EXERCISE SET -
- 1) Answer these about the Theano scalars text, one line each, marked to match:
(a) What does the text say `T.dscalar` is used as the type for?
(b) What are `x` and `y` instances of?
(c) What happens if `T.dscalar` is called with no argument?
- 2) List every import statement in the Theano scalars text.
- 3) Translate this sentence from the Theano scalars text into Spanish: "Names are not required, but will often help with debugging."

SELECTED EXTRACT -

——

# Adding Two Scalars

In [5]:
import numpy as np
import theano.tensor as T
from theano import function

In Theano, all symbols must be _typed_. In particular, below we will use `T.dscalar` as the type for a "0-dimensional array (scalar) of type double". This is a Theano `type`. 

In [25]:
x = T.dscalar('x')
y = T.dscalar('y')

Note, `dscalar` is _not_ a class, so `x` and `y` are not instances of `dscalar`. They are instances of `TensorVariable`. `x` and `y`, however, are assigned the theano Type `dscalar` in their `type` field, as you can see below:

In [26]:
type(x)

theano.tensor.var.TensorVariable

In [27]:
x.type

TensorType(float64, scalar)

In [28]:
T.dscalar

TensorType(float64, scalar)

In [29]:
x.type is T.dscalar

True

By calling `T.dscalar` with a string argument, you create a _Variable_ representing a floating-point scalar quantity with the given name. If you provide no argument, the symbol will be unamed. Names are not required, but will often help with debugging.

——

DATA TO EXAMINE -
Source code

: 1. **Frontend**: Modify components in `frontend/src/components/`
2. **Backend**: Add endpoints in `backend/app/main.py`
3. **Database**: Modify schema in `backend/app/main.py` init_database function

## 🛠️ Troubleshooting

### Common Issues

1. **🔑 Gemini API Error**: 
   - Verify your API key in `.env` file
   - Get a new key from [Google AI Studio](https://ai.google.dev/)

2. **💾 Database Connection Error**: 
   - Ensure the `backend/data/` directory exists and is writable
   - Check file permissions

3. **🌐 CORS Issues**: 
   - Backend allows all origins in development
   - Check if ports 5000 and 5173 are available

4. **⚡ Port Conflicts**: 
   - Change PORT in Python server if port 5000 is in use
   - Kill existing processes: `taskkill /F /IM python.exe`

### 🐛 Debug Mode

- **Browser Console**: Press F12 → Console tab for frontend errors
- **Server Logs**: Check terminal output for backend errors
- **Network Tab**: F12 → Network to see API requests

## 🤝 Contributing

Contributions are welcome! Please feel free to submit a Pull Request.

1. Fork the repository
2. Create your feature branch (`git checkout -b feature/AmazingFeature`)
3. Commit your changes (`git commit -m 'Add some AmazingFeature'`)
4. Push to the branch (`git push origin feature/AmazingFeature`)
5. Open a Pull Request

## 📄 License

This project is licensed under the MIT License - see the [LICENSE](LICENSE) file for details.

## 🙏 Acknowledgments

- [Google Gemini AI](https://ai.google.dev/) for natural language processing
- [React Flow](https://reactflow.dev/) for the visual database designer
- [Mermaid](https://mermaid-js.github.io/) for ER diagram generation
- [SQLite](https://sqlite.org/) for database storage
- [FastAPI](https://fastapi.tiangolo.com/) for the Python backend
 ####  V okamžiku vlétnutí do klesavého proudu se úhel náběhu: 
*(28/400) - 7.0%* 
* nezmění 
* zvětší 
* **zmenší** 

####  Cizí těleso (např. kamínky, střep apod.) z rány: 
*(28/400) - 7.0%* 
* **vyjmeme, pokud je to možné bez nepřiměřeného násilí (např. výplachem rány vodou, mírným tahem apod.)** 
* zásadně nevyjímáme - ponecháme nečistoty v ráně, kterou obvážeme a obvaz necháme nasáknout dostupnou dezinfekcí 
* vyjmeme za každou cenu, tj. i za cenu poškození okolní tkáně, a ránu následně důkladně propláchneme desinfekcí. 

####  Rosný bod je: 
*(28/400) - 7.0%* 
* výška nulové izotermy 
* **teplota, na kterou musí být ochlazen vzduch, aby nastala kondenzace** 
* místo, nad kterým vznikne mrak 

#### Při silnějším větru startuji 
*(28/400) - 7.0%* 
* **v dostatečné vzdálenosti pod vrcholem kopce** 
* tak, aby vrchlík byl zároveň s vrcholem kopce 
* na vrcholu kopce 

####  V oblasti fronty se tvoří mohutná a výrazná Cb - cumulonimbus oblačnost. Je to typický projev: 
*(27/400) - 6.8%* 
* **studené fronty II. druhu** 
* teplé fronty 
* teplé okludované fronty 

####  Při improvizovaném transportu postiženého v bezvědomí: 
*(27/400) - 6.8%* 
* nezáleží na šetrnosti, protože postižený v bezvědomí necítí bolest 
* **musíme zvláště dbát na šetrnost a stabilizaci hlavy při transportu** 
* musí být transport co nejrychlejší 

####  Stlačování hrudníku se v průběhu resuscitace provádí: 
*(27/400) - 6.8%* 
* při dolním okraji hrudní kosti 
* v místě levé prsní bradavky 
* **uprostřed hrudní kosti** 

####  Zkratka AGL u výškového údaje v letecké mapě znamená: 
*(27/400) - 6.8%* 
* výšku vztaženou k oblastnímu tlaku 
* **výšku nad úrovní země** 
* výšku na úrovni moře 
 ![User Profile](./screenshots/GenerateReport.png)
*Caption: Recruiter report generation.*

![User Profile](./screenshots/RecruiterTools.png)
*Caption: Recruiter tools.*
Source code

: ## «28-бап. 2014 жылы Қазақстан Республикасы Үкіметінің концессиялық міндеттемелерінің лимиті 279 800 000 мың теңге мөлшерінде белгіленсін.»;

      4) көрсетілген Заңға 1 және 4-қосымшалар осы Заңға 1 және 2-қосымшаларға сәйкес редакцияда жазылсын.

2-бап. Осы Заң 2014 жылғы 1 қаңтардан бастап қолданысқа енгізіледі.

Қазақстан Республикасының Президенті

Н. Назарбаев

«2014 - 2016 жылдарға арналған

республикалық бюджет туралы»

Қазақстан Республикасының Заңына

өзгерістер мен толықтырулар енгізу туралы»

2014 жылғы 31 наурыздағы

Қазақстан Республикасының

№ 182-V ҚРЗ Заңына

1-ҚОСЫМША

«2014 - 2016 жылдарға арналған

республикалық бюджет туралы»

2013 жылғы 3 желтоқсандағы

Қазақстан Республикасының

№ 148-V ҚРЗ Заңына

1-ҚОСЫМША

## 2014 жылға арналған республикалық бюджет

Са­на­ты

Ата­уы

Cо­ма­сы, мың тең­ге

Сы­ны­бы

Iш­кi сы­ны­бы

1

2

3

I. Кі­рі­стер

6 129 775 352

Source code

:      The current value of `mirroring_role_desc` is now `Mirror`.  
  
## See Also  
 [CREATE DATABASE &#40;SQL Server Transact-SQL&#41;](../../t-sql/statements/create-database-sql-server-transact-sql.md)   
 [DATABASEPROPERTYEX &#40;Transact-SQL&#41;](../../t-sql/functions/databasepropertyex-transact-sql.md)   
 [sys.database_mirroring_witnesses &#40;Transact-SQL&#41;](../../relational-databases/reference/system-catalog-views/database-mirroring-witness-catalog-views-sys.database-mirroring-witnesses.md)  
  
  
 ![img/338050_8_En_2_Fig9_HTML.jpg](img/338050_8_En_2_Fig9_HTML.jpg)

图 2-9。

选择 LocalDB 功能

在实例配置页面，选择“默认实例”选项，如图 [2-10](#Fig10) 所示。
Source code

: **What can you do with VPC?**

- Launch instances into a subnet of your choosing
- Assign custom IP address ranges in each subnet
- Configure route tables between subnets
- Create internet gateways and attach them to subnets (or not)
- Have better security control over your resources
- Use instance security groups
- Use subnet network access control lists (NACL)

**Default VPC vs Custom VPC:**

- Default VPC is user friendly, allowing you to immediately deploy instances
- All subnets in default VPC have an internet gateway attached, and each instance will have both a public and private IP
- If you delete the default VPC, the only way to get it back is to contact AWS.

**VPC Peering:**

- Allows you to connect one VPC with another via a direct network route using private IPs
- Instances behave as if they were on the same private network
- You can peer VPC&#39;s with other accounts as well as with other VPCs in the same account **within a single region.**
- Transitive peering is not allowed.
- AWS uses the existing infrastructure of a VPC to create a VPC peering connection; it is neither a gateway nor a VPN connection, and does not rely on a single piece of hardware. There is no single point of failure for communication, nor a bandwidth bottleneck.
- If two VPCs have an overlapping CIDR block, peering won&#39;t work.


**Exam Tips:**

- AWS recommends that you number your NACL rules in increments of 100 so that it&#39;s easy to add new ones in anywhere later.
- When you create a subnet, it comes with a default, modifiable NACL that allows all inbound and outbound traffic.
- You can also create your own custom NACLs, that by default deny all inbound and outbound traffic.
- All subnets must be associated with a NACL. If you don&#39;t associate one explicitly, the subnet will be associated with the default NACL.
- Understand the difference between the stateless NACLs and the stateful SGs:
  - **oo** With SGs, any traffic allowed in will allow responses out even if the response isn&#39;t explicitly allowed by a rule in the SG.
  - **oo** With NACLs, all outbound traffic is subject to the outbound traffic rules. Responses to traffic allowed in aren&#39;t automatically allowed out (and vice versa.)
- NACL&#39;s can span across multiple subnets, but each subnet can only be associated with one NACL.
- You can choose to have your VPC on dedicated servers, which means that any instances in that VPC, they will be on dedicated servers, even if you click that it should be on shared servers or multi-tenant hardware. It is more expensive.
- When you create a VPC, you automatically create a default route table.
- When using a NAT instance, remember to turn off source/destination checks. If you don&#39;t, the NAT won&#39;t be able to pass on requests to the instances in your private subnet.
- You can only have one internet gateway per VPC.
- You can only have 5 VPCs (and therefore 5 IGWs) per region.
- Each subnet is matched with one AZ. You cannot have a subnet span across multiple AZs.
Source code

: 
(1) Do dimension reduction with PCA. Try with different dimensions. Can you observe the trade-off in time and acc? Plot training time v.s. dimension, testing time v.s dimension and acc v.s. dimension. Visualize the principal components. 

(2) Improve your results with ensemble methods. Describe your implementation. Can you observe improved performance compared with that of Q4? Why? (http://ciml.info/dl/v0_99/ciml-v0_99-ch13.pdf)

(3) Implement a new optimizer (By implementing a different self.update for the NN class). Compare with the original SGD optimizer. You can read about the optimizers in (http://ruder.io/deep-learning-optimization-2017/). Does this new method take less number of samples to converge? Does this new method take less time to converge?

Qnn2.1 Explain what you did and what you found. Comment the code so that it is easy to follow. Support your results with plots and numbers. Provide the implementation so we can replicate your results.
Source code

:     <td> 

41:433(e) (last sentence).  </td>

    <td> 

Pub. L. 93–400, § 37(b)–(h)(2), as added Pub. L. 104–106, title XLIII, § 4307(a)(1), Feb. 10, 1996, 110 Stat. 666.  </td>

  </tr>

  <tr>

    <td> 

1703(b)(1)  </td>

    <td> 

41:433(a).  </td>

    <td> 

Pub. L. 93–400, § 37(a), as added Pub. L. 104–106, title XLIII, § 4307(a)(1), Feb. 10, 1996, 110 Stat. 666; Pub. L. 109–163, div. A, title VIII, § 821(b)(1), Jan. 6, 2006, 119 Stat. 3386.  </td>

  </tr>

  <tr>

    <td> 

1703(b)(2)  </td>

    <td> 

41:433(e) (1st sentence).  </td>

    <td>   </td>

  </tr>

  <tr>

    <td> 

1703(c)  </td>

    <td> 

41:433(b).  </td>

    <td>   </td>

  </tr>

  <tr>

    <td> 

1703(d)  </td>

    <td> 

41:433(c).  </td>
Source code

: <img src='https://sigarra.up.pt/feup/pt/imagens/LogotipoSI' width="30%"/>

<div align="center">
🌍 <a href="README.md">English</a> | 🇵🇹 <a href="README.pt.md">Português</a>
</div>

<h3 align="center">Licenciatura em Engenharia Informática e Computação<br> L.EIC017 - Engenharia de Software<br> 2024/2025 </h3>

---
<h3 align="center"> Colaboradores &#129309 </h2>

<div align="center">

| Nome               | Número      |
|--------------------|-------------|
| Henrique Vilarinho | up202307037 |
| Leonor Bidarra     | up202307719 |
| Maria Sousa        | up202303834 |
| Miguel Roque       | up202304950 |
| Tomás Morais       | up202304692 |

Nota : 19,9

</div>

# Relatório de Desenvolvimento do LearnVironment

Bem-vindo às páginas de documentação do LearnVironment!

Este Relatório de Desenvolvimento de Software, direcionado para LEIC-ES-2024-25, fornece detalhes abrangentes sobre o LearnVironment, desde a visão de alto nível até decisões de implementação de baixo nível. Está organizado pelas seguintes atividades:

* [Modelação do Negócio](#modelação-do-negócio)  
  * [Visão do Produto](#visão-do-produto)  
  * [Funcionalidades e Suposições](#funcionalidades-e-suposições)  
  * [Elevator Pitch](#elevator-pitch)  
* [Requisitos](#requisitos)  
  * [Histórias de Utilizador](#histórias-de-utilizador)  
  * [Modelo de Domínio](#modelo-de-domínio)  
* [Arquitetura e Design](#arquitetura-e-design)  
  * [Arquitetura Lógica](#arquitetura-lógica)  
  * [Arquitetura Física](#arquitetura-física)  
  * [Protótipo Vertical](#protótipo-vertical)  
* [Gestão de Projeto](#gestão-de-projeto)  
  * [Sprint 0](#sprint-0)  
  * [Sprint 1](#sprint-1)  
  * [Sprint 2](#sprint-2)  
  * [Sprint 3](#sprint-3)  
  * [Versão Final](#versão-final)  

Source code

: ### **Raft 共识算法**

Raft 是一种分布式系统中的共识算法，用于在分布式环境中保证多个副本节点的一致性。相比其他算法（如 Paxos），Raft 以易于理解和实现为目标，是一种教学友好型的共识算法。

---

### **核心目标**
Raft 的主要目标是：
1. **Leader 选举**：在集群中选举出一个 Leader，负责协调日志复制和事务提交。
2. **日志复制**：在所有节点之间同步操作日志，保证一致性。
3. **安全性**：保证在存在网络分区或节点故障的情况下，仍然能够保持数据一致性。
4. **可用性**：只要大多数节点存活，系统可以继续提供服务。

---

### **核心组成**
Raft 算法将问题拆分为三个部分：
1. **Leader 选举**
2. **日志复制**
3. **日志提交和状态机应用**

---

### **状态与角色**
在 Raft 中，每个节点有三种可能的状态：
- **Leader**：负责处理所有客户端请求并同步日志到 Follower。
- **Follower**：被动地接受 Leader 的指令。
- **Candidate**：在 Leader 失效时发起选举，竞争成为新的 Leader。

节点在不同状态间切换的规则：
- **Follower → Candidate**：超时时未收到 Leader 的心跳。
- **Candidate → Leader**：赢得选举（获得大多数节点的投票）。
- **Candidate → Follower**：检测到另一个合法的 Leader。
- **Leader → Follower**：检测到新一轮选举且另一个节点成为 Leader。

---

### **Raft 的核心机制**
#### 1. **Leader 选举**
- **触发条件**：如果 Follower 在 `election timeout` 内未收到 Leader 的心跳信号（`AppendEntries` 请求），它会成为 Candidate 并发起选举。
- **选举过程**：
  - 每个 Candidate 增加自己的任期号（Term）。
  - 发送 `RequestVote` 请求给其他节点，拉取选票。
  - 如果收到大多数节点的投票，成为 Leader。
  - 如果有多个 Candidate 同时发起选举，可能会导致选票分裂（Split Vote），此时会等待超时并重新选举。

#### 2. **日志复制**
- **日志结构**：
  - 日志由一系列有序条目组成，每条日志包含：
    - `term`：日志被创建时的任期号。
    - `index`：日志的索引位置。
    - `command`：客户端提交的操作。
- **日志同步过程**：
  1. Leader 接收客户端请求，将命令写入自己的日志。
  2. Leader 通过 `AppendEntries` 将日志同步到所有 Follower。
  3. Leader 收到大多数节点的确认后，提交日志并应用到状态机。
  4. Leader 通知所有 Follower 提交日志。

——

ANSWER SET -
- 1)
(a) A "0-dimensional array (scalar) of type double".
(b) `TensorVariable`.
(c) The symbol will be unnamed.

- 2)
- `import numpy as np`
- `import theano.tensor as T`
- `from theano import function`

- 3) Los nombres no son obligatorios, pero a menudo ayudarán con la depuración.